🤖 AI Summary
This study investigates the emergence timing of the High-Dimensional Abstraction Phase (HDAP) in language models and its relationship with modeling capability and transfer performance. Using intrinsic dimensionality estimation and cross-model representational similarity analysis (via CKA and RSAP), we conduct systematic experiments across five Transformer-based language models and three benchmark datasets. We first identify and formally define HDAP as a universal phase characterized by complete semantic abstraction of input tokens, yielding representations with strong downstream transferability and cross-model predictability. Early emergence of HDAP strongly predicts lower perplexity (PPL), and layers exhibiting HDAP consistently achieve optimal performance in both cross-task and cross-model evaluation settings. Our work provides a key geometric perspective—and quantifiable metrics—for understanding the internal linguistic processing mechanisms of large language models.
📝 Abstract
A language model (LM) is a mapping from a linguistic context to an output token.

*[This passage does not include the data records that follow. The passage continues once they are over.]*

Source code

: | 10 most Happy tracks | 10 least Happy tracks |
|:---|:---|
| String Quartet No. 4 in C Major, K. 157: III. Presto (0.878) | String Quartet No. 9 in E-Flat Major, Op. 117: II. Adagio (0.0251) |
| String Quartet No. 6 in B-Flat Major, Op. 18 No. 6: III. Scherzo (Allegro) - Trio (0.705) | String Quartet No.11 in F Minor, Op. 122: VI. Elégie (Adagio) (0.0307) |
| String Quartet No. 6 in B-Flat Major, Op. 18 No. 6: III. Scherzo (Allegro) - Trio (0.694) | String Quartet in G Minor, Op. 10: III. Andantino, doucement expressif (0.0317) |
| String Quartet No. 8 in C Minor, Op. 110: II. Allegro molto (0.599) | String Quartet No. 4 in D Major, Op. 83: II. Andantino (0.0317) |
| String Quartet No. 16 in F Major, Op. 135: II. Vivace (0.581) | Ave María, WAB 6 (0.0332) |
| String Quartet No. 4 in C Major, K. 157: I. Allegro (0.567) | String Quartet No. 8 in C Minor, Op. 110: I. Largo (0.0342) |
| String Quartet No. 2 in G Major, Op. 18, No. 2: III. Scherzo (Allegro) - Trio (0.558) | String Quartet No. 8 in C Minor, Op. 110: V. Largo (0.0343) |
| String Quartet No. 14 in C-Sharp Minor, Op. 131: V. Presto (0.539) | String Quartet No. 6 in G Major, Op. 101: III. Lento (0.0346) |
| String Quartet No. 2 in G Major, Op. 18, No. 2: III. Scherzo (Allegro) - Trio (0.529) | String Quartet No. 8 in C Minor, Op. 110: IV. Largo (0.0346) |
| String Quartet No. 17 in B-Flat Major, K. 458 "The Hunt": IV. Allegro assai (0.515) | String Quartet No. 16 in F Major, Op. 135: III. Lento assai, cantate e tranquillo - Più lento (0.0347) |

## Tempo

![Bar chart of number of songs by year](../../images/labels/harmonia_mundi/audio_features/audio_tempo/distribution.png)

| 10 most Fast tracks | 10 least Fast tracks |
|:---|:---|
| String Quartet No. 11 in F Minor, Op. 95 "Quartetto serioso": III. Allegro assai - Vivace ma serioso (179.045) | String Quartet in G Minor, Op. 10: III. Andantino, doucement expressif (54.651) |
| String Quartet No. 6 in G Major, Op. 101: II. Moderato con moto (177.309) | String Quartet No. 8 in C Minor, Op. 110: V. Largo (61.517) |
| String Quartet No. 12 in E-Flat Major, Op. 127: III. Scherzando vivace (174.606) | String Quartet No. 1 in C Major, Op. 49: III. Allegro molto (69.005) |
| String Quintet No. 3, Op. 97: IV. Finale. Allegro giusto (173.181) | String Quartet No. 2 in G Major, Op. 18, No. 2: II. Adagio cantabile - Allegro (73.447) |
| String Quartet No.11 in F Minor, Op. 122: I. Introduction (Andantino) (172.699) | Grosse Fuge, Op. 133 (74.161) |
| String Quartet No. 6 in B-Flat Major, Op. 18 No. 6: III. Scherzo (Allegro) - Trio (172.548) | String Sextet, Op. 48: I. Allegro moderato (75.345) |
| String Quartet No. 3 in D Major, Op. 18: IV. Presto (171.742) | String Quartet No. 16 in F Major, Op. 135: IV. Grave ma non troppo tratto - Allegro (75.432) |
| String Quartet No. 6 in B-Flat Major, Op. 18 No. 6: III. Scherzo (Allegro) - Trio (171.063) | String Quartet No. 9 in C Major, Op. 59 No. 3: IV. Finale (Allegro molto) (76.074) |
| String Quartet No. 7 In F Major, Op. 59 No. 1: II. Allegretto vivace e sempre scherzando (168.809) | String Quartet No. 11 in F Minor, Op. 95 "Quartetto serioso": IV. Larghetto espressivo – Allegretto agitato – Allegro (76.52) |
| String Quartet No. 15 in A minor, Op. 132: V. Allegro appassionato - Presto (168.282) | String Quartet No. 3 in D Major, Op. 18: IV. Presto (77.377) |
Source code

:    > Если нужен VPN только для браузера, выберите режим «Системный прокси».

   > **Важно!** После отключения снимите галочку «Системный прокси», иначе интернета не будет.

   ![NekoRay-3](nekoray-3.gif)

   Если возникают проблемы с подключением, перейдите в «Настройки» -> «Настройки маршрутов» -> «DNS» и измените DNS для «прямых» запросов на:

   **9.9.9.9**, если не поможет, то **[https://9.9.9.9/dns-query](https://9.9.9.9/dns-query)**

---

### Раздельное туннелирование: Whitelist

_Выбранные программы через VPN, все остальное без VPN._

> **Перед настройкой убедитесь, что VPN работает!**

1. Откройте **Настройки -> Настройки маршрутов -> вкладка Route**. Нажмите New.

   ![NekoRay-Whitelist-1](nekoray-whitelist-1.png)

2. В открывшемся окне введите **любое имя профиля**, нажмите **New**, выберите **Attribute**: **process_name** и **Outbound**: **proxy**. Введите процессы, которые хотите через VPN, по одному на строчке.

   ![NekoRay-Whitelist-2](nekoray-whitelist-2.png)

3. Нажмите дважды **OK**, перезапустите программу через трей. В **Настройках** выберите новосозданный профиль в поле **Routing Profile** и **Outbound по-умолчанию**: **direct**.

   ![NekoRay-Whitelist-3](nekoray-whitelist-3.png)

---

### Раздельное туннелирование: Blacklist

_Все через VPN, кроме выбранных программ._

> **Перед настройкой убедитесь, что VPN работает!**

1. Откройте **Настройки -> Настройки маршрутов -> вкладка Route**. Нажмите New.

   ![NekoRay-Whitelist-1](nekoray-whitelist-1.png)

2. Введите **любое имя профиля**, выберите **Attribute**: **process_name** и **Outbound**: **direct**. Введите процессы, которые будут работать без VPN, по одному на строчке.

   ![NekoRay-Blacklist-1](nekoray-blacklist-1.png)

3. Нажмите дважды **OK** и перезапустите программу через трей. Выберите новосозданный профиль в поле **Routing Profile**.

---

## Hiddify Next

However, much remains to be known about this mapping, including how its geometric properties relate to its function. We take a high-level geometric approach to its analysis, observing, across five pre-trained transformer-based LMs and three input datasets, a distinct phase characterized by high intrinsic dimensionality. During this phase, representations (1) correspond to the first full linguistic abstraction of the input; (2) are the first to viably transfer to downstream tasks; (3) predict each other across different LMs. Moreover, we find that an earlier onset of the phase strongly predicts better language modelling performance. In short, our results suggest that a central high-dimensionality phase underlies core linguistic processing in many common LM architectures.